つまり、人はできるかどうか不安に感じていても、評価され、あてにされていると、自分だけで考えているよりも10倍20倍という速度で頭が働く。だからできてしまうんです。フル回転したご当人はとっても疲れるんだけどね。でも、周囲から信頼されて達成できたことに、大きな満足感とか、願いが成就した時の喜びや生きがいのようなものを感じるんだよね。
あなたは多分、上司としてやるべきことをやらないで、成果だけを求めているんじゃないのかな。それで部下がやる気をなくして面従腹背(めんじゅうふくはい)になっている。出世と高収入を目指して努力することは、とてもいいことだと思うけれど、そうなるための部下の使い方、働かせ方というのがあるでしょう。あなたの言葉には、部下を育てるとか、信頼を得るとか、相手の立場に立った視点が全くないんです。だから、自分がやって欲しいと思うことを行動にし、言って欲しいと思う言葉を言う。ぜひそれをおやりなさい。そうするうちに、自分自身が見えてくるし、不思議と部下たちも動き出すようになるんです。
年齢と共に下がる能力と上がる能力がある
もうひとつ、年齢が36歳という点からアドバイスします。「新しいことを吸収する能力」は、年齢と共に落ちていきます。僕は5年で半分になると思ってる。そう考えると、25歳で一だったものが30歳で二分の一に、35歳で四分の一、40歳で八分の一。僕なんて60歳だから恐ろしいことになってるんです(笑)。その事実はきっちり見ないといけない。
ところが一方で、年齢と共に成長していく能力もある。それは「人をその気にさせる術」。いろんな物事を観察し、自分なりに判断し、全体を動かし、自分や周囲に必要なものは何かをいつもシミュレーションする、つまり“仮想演習”する中で培われていくものです。
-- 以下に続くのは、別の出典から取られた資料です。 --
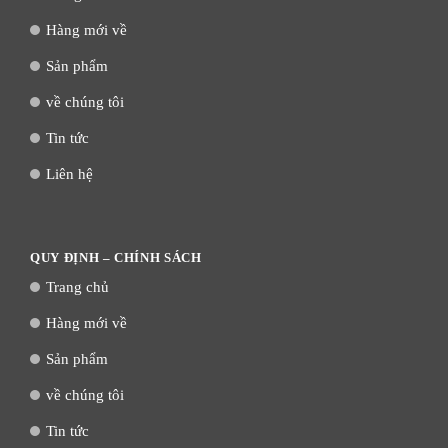
Hàng mới về
Sản phẩm
về chúng tôi
Tin tức
Liên hệ
QUY ĐỊNH – CHÍNH SÁCH
Trang chủ
Hàng mới về
Sản phẩm
về chúng tôi
Tin tức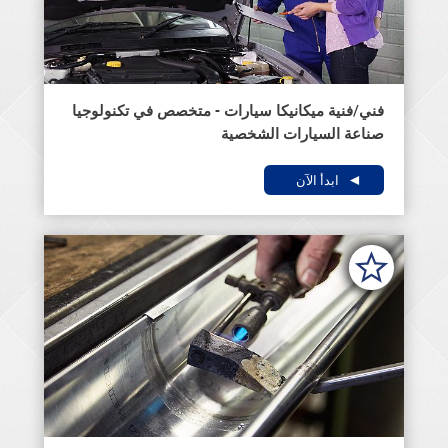
فني/فنية ميكانيكا سيارات - متخصص في تكنولوجيا
صناعة السيارات الشخصية
ابدأ الآن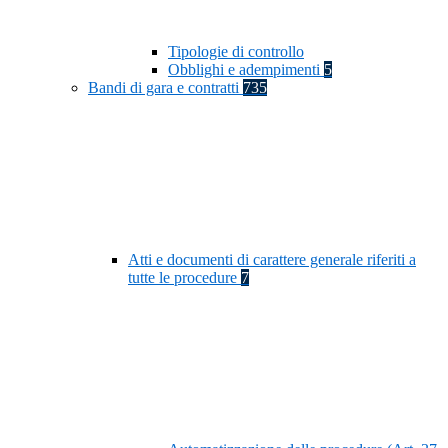
Tipologie di controllo
Obblighi e adempimenti
5
Bandi di gara e contratti
735
Atti e documenti di carattere generale riferiti a
tutte le procedure
7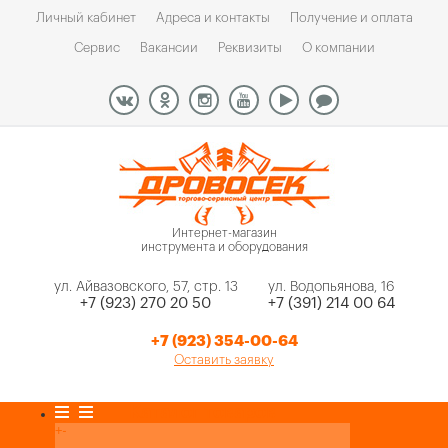
Личный кабинет
Адреса и контакты
Получение и оплата
Сервис
Вакансии
Реквизиты
О компании
Интернет-магазин
инструмента и оборудования
ул. Айвазовского, 57, стр. 13
ул. Водопьянова, 16
+7 (923) 270 20 50
+7 (391) 214 00 64
+7 (923) 354-00-64
Оставить заявку
Каталог товаров
+
-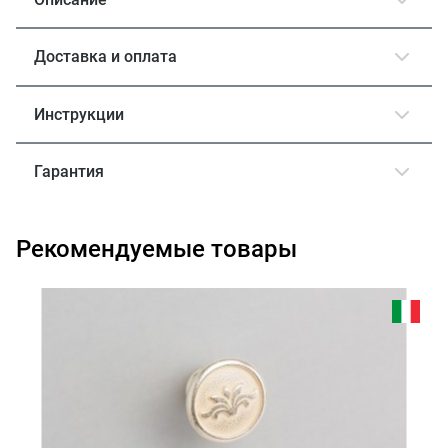
Доставка и оплата
Инструкции
Гарантия
Рекомендуемые товары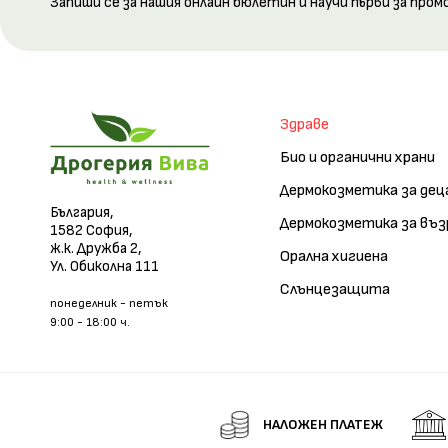
Запиши се за нашия онлайн бюлетин и научи първи за пром
Здраве
Био и органични храни
Дермокозметика за дец
България,
Дермокозметика за въ
1582 София,
ж.к. Дружба 2,
Орална хигиена
Ул. Обиколна 111
Слънцезащита
понеделник - петък
9:00 - 18:00 ч.
НАЛОЖЕН ПЛАТЕЖ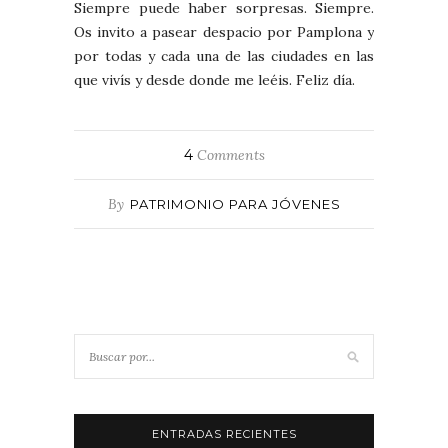
Siempre puede haber sorpresas. Siempre.
Os invito a pasear despacio por Pamplona y
por todas y cada una de las ciudades en las
que vivís y desde donde me leéis. Feliz día.
4
Comments
By
PATRIMONIO PARA JÓVENES
ENTRADAS RECIENTES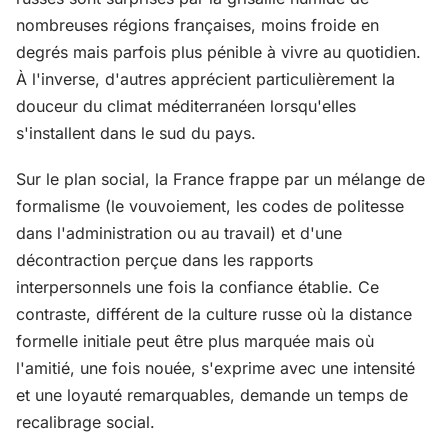
nombreuses régions françaises, moins froide en
degrés mais parfois plus pénible à vivre au quotidien.
À l'inverse, d'autres apprécient particulièrement la
douceur du climat méditerranéen lorsqu'elles
s'installent dans le sud du pays.
Sur le plan social, la France frappe par un mélange de
formalisme (le vouvoiement, les codes de politesse
dans l'administration ou au travail) et d'une
décontraction perçue dans les rapports
interpersonnels une fois la confiance établie. Ce
contraste, différent de la culture russe où la distance
formelle initiale peut être plus marquée mais où
l'amitié, une fois nouée, s'exprime avec une intensité
et une loyauté remarquables, demande un temps de
recalibrage social.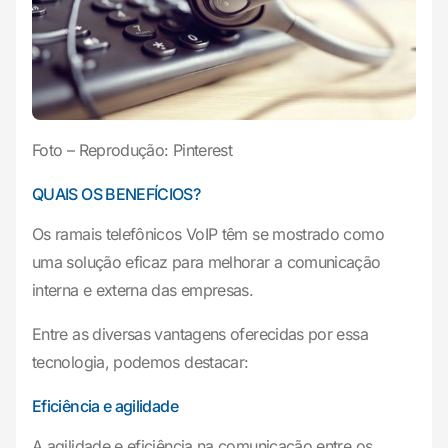
Foto – Reprodução: Pinterest
QUAIS OS BENEFÍCIOS?
Os ramais telefônicos VoIP têm se mostrado como
uma solução eficaz para melhorar a comunicação
interna e externa das empresas.
Entre as diversas vantagens oferecidas por essa
tecnologia, podemos destacar:
Eficiência e agilidade
A agilidade e eficiência na comunicação entre os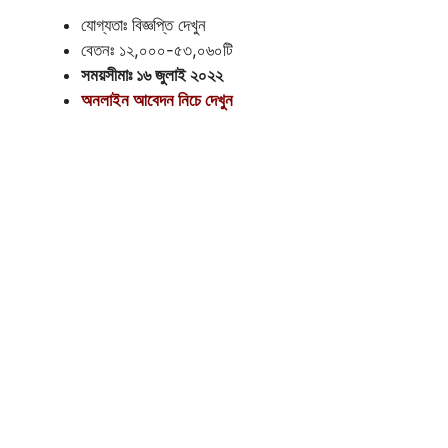
যোগ্যতাঃ বিজ্ঞপ্তি দেখুন
বেতনঃ ১২,০০০-৫৩,০৬০টি
সময়সীমাঃ ১৬ জুলাই ২০২২
অনলাইন আবেদন নিচে দেখুন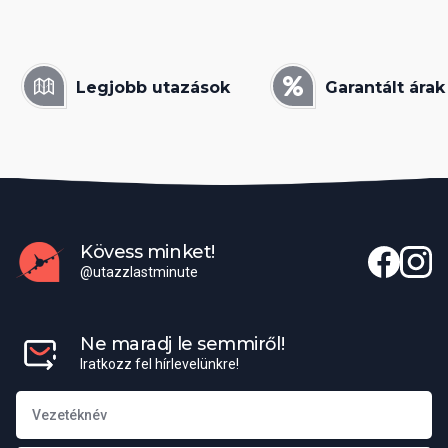
Legjobb utazások
Garantált árak
Kövess minket!
@utazzlastminute
Ne maradj le semmiről!
Iratkozz fel hírlevelünkre!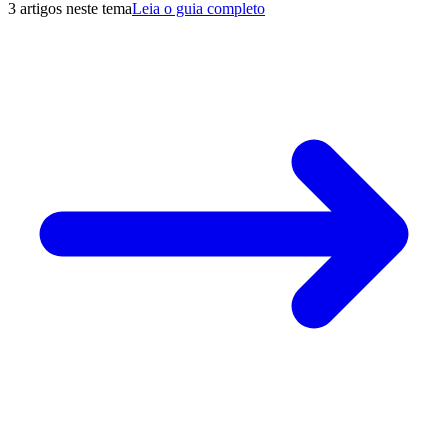
3 artigos neste tema
Leia o guia completo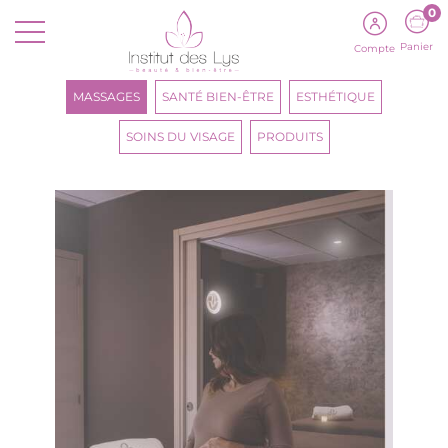
0
Panier
Compte
MASSAGES
SANTÉ BIEN-ÊTRE
ESTHÉTIQUE
SOINS DU VISAGE
PRODUITS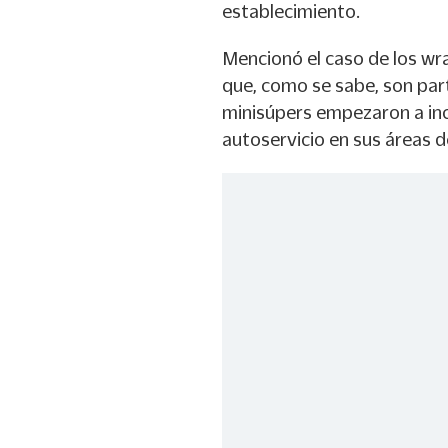
establecimiento.
Mencionó el caso de los wr
que, como se sabe, son par
minisúpers empezaron a incl
autoservicio en sus áreas d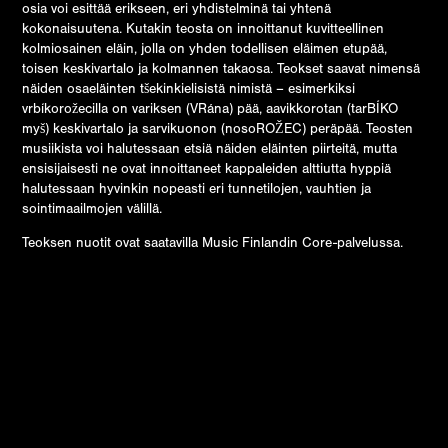
osia voi esittää erikseen, eri yhdistelminä tai yhtenä
kokonaisuutena. Kutakin teosta on innoittanut kuvitteellinen
kolmiosainen eläin, jolla on yhden todellisen eläimen etupää,
toisen keskivartalo ja kolmannen takaosa. Teokset saavat nimensä
näiden osaeläinten tšekinkielisistä nimistä – esimerkiksi
vrbíkorožecilla on variksen (VRána) pää, aavikkorotan (tarBÍKO
myš) keskivartalo ja sarvikuonon (nosoROŽEC) peräpää. Teosten
musiikista voi halutessaan etsiä näiden eläinten piirteitä, mutta
ensisijaisesti ne ovat innoittaneet kappaleiden alttiutta hyppiä
halutessaan hyvinkin nopeasti eri tunnetilojen, vauhtien ja
sointimaailmojen välillä.
Teoksen nuotit ovat saatavilla
Music Finlandin Core-palvelussa
.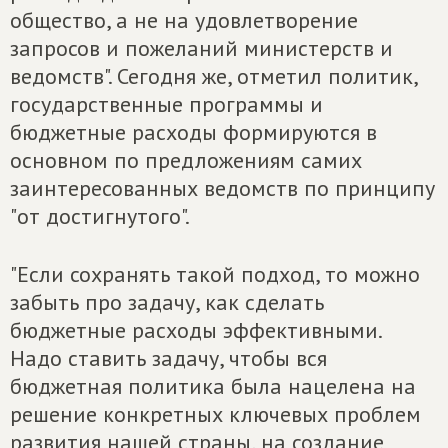
общество, а не на удовлетворение
запросов и пожеланий министерств и
ведомств". Сегодня же, отметил политик,
государственные программы и
бюджетные расходы формируются в
основном по предложениям самих
заинтересованных ведомств по принципу
"от достигнутого".
"Если сохранять такой подход, то можно
забыть про задачу, как сделать
бюджетные расходы эффективными.
Надо ставить задачу, чтобы вся
бюджетная политика была нацелена на
решение конкретных ключевых проблем
развития нашей страны, на создание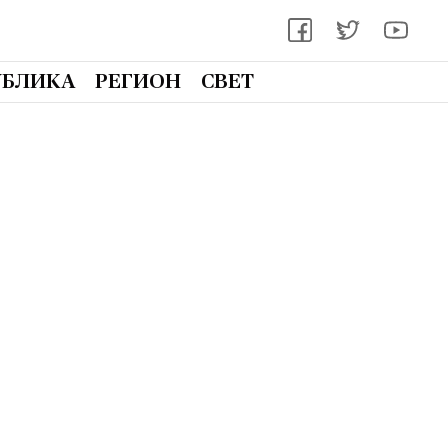
УБЛИКА
РЕГИОН
СВЕТ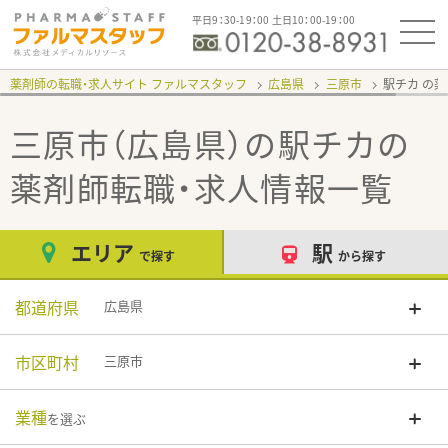
平日9：30-19：00 土日10：00-19：00
薬剤師の転職・求人サイト ファルマスタッフ
広島県
三原市
駅チカ
三原市（広島県）の駅チカ
の
薬剤師転職・求人情報一覧
エリア
駅
で探す
から探す
都道府県
広島県
市区町村
三原市
業種
を選ぶ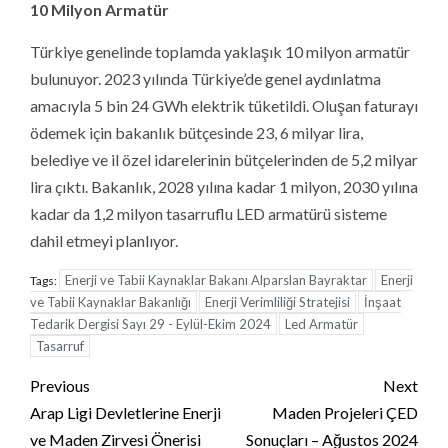
10 Milyon Armatür
Türkiye genelinde toplamda yaklaşık 10 milyon armatür
bulunuyor. 2023 yılında Türkiye’de genel aydınlatma
amacıyla 5 bin 24 GWh elektrik tüketildi. Oluşan faturayı
ödemek için bakanlık bütçesinde 23, 6 milyar lira,
belediye ve il özel idarelerinin bütçelerinden de 5,2 milyar
lira çıktı. Bakanlık, 2028 yılına kadar 1 milyon, 2030 yılına
kadar da 1,2 milyon tasarruflu LED armatürü sisteme
dahil etmeyi planlıyor.
Enerji ve Tabii Kaynaklar Bakanı Alparslan Bayraktar
Enerji
Tags:
ve Tabii Kaynaklar Bakanlığı
Enerji Verimliliği Stratejisi
İnşaat
Tedarik Dergisi Sayı 29 - Eylül-Ekim 2024
Led Armatür
Tasarruf
Continue
Previous
Next
Reading
Arap Ligi Devletlerine Enerji
Maden Projeleri ÇED
ve Maden Zirvesi Önerisi
Sonuçları – Ağustos 2024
たとえば、30歳の時に35歳に必要なことを仮想演習する、35歳になったら40歳のそれを、というふうに。そうしていると、新しいことを吸収するのではなく、新しいことを生み出し、そのことで人々を自分の周囲に惹きつけるようになっていくんだよね。これは、年齢を重ねないと得られない能力なんです。
この年齢と共に上る「人を動かす能力」のカーブと、落ちていく「吸収する能力」のカーブが、38歳くらいで交差すると僕は思う。交差する前は新しい分野に挑戦するのもいいけれど、その後は人を動かす能力を身に着ける必要があるということです。あなたは部下をその気にさせることができていませんよね。だから、自分がどんな能力を開拓しなければいけないのかに早く気づき、そちらを磨く努力を始めなさい。部下の能力のなさを嘆くのは、自分の能力がないと言ってるのと同じこと。一人で仕事ができる人ほどそうなりがちですが、考え方を変えたほうがいい。あなたが変われば、部下も幸せになるんです。